--- DATA FOR REVIEW Enclosed Below ---
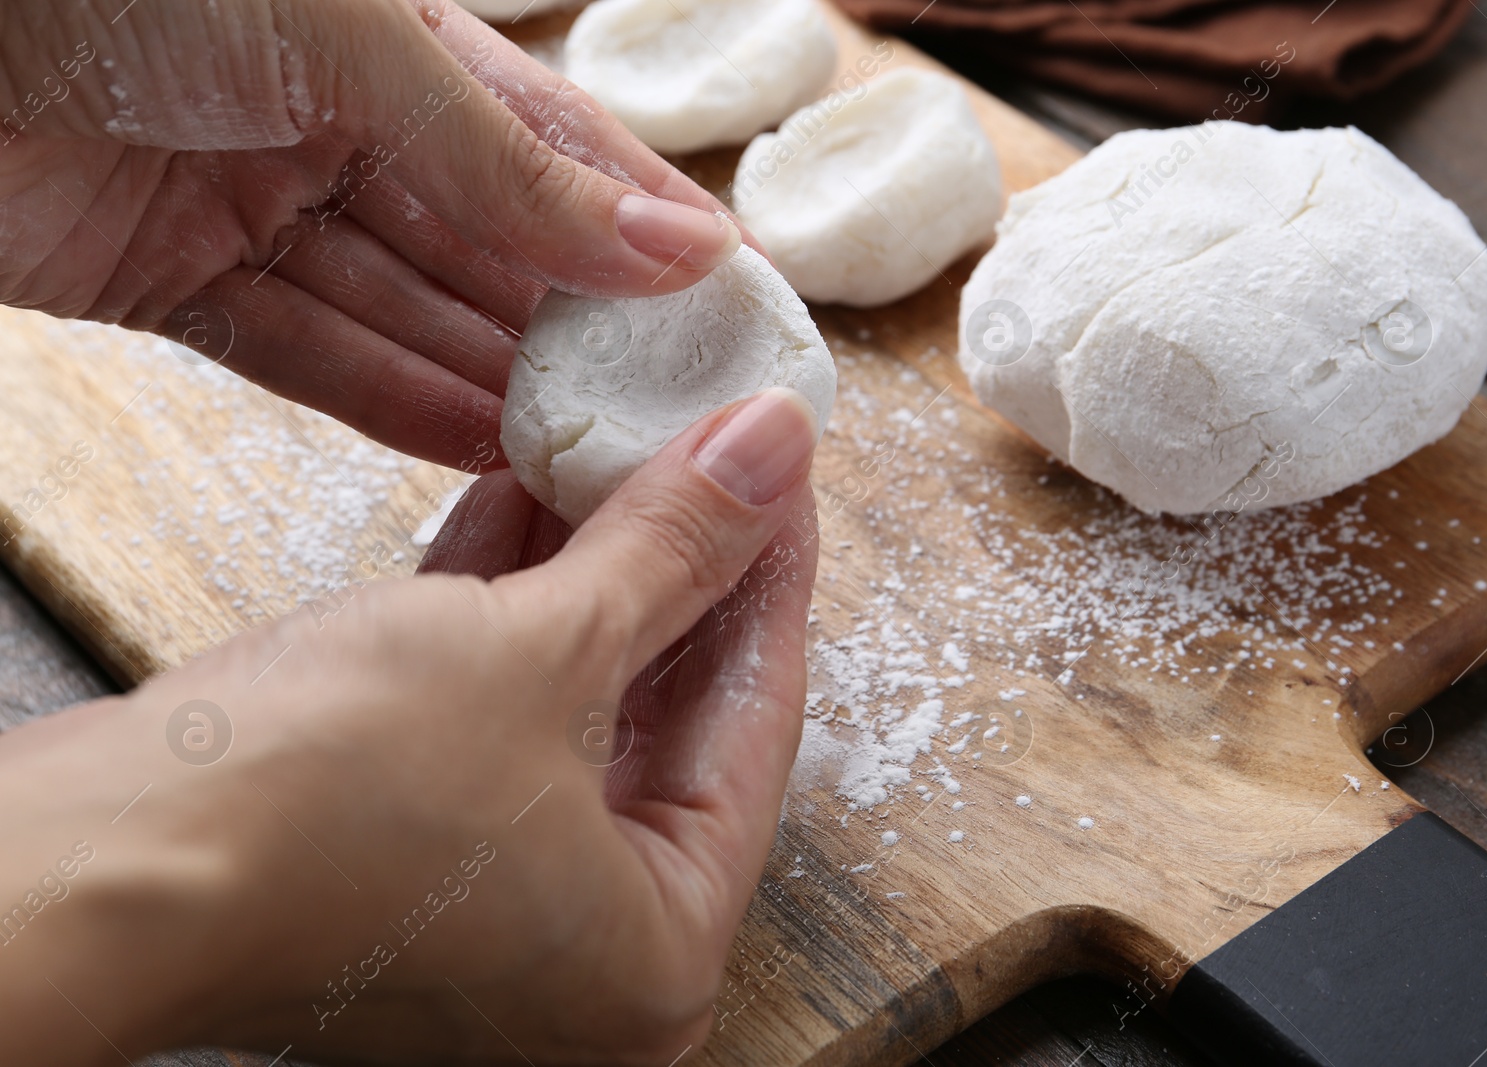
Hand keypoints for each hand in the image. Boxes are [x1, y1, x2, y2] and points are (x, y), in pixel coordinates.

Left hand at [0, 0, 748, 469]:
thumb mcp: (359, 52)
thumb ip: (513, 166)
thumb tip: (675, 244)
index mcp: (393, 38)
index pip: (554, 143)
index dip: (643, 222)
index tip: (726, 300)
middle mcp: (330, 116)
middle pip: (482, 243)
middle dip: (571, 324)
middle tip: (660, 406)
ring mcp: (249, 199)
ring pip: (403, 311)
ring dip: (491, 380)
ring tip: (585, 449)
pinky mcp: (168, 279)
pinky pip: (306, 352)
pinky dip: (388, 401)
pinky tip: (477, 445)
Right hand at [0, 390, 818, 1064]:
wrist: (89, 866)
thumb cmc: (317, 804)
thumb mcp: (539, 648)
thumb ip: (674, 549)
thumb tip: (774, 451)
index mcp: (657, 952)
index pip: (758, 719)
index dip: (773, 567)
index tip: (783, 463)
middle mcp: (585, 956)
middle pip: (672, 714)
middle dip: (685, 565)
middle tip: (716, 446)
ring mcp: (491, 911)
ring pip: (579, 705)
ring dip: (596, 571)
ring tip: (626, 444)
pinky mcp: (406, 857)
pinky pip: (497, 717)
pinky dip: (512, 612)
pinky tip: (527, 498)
--- End of Enclosed DATA FOR REVIEW ---
[YOUR INSTRUCTIONS]: Only text belongs in the copy: repeat each line of the data exactly and leave out the pictures.

[RESULT]:
Hand keypoints for each hand in the image. Boxes are [x1, y1, x2, y2] and points are (x, y), in pixel coordinates.

Left hand at [0, 0, 748, 469]:
thumb mcp: (359, 52)
thumb ip: (513, 166)
thumb tip: (675, 244)
index mcp: (393, 38)
index pip: (554, 143)
index dip: (643, 222)
index tip: (726, 300)
middle mcp: (330, 116)
middle pip: (482, 243)
middle dip: (571, 324)
middle tip: (660, 406)
ring mcp: (249, 199)
ring pip: (403, 311)
ring dip: (491, 380)
ring tip: (585, 449)
pinky mcp: (168, 279)
pinky pip: (306, 352)
pinky dip: (388, 401)
pinky tip: (477, 445)
Right hand at [0, 390, 818, 1064]:
wrist: (89, 866)
thumb cmc: (317, 804)
thumb mcp: (539, 648)
thumb ip: (674, 549)
thumb tip: (774, 451)
index mcp: (657, 952)
index pip: (758, 719)
index dip: (773, 567)
index tip: (783, 463)
middle mcp: (585, 956)
middle pip: (672, 714)
middle dip: (685, 565)
middle tip: (716, 446)
ring mcp: (491, 911)
ring pip: (579, 705)
ring dip: (596, 571)
ring tip: (626, 444)
pinky mcp: (406, 857)
pinky pip: (497, 717)
pinky dip: (512, 612)
pinky tip: (527, 498)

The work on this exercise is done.